»»

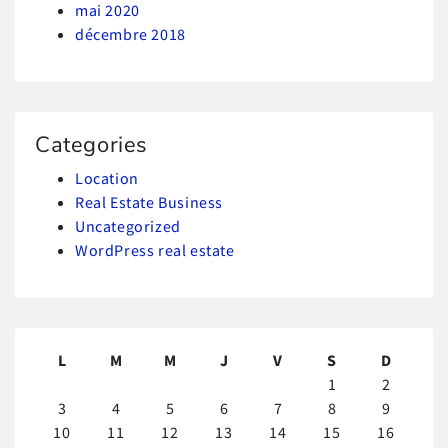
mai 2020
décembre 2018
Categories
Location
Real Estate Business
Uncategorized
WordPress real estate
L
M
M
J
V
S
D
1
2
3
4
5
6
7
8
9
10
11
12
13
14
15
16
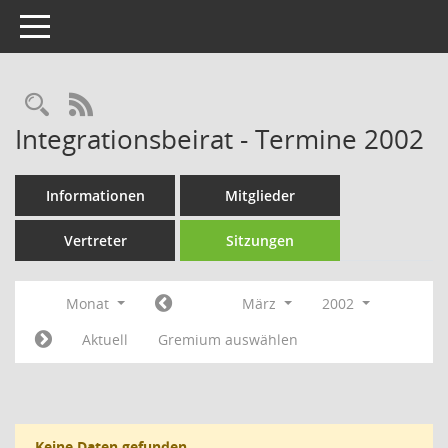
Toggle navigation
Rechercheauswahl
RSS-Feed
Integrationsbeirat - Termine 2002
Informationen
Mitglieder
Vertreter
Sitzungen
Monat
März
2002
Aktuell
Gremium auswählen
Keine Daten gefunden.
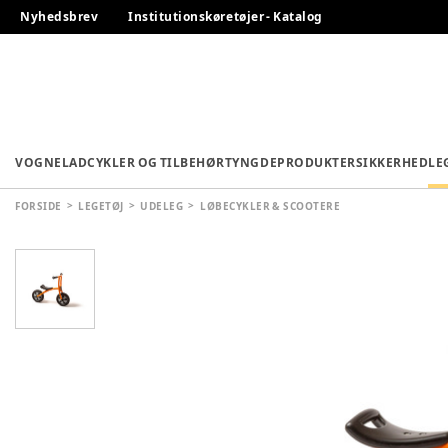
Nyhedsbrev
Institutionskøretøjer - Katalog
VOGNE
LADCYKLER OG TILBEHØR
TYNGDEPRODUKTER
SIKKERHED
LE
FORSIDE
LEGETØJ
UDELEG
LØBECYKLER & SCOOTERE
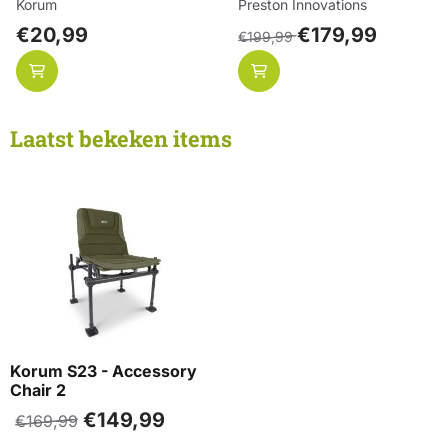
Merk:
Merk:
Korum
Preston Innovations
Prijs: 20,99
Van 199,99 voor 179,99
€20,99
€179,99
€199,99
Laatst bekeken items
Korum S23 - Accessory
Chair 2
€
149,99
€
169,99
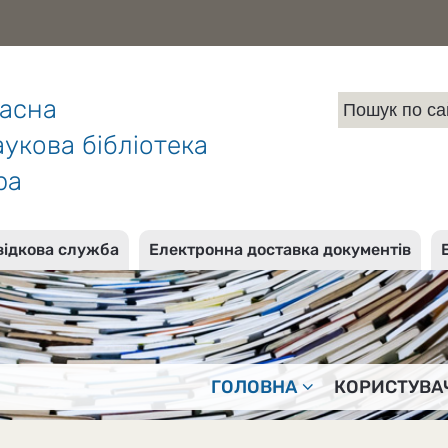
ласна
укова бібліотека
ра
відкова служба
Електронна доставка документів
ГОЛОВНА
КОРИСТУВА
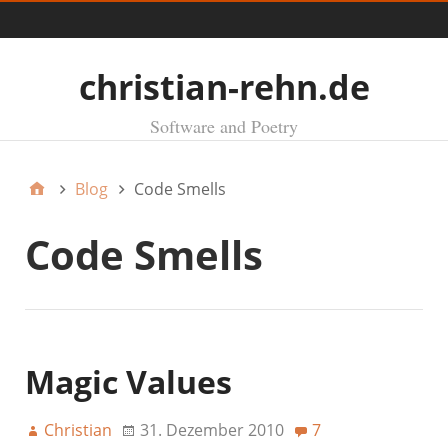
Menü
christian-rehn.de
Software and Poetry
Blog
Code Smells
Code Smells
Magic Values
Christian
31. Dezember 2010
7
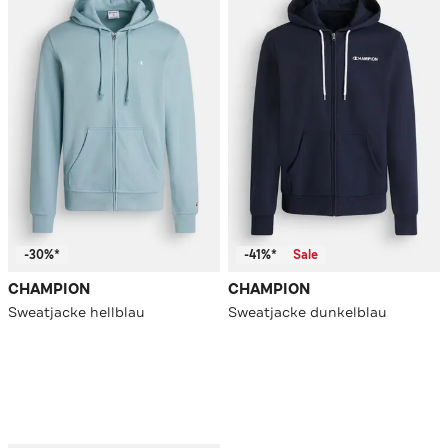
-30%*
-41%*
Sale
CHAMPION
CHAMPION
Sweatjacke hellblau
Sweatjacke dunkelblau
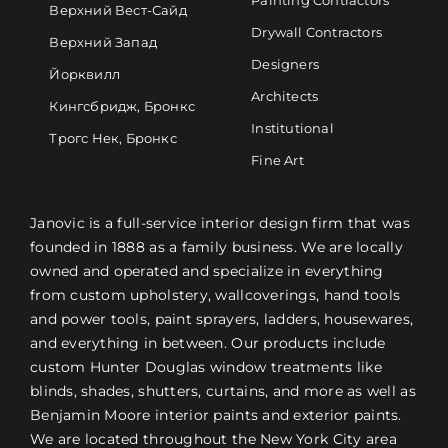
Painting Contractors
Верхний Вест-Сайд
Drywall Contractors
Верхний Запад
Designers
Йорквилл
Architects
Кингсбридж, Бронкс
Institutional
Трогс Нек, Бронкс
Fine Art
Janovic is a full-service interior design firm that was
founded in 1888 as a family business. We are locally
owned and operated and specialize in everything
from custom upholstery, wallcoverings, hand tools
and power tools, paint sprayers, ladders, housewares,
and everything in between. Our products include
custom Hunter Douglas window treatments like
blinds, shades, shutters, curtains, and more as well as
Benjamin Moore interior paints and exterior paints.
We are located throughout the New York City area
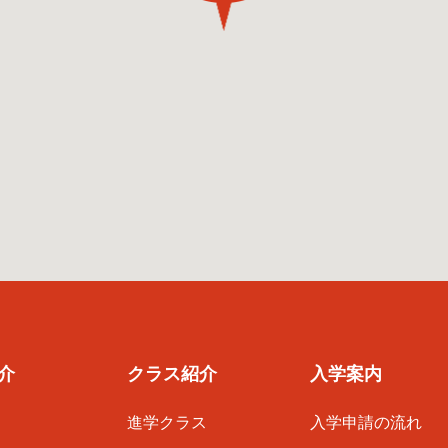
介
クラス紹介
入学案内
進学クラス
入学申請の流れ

««

Task goal :: Set the data above down again exactly as given, with no pictures.

Response area ::
mai 2020
décembre 2018
Categories
Location
Real Estate Business
Uncategorized
WordPress real estate
L
M
M
J
V
S
D
1
2
3
4
5
6
7
8
9
10
11
12
13
14
15
16
Toggle navigation
Rechercheauswahl
RSS-Feed
Integrationsbeirat - Termine 2002
Informationen
Mitglieder
Vertreter
Sitzungen
Monat
März
2002
Aktuell
Gremium auswählen
Keine Daten gefunden.
Nyhedsbrev
Institutionskøretøjer - Katalog
VOGNE
LADCYKLER OG TILBEHØR
TYNGDEPRODUKTER
SIKKERHED
LE
FORSIDE
LEGETØJ
UDELEG
LØBECYKLER & SCOOTERE
Merk:
Merk:
Korum
Preston Innovations
Prijs: 20,99
Van 199,99 voor 179,99
€20,99
€179,99
€199,99
Laatst bekeken items
Korum S23 - Accessory
Chair 2
€
149,99
€
169,99
ласна
укова бібліотека
ра
відкова служба
Електронна доставка документів
ГОЛОВНА
КОРИСТУВА
Menü
christian-rehn.de
Software and Poetry
Blog
Code Smells
Code Smells
Magic Values
Christian
31. Dezember 2010
7
-30%*
-41%*
Sale
CHAMPION
CHAMPION
Sweatjacke hellblau
Sweatjacke dunkelblau
Painting Contractors
Верхний Вест-Сайд
Drywall Contractors
Верхний Запад
Designers
Йорквилл
Architects
Кингсбридж, Бронкс
Institutional
Трогс Нек, Бронкс
Fine Art
Janovic is a full-service interior design firm that was
founded in 1888 as a family business. We are locally
owned and operated and specialize in everything
from custom upholstery, wallcoverings, hand tools
and power tools, paint sprayers, ladders, housewares,
and everything in between. Our products include
custom Hunter Douglas window treatments like
blinds, shades, shutters, curtains, and more as well as
Benjamin Moore interior paints and exterior paints.
We are located throughout the New York City area
介
クラス紹介
入学案内
進学クラス
入学申請の流れ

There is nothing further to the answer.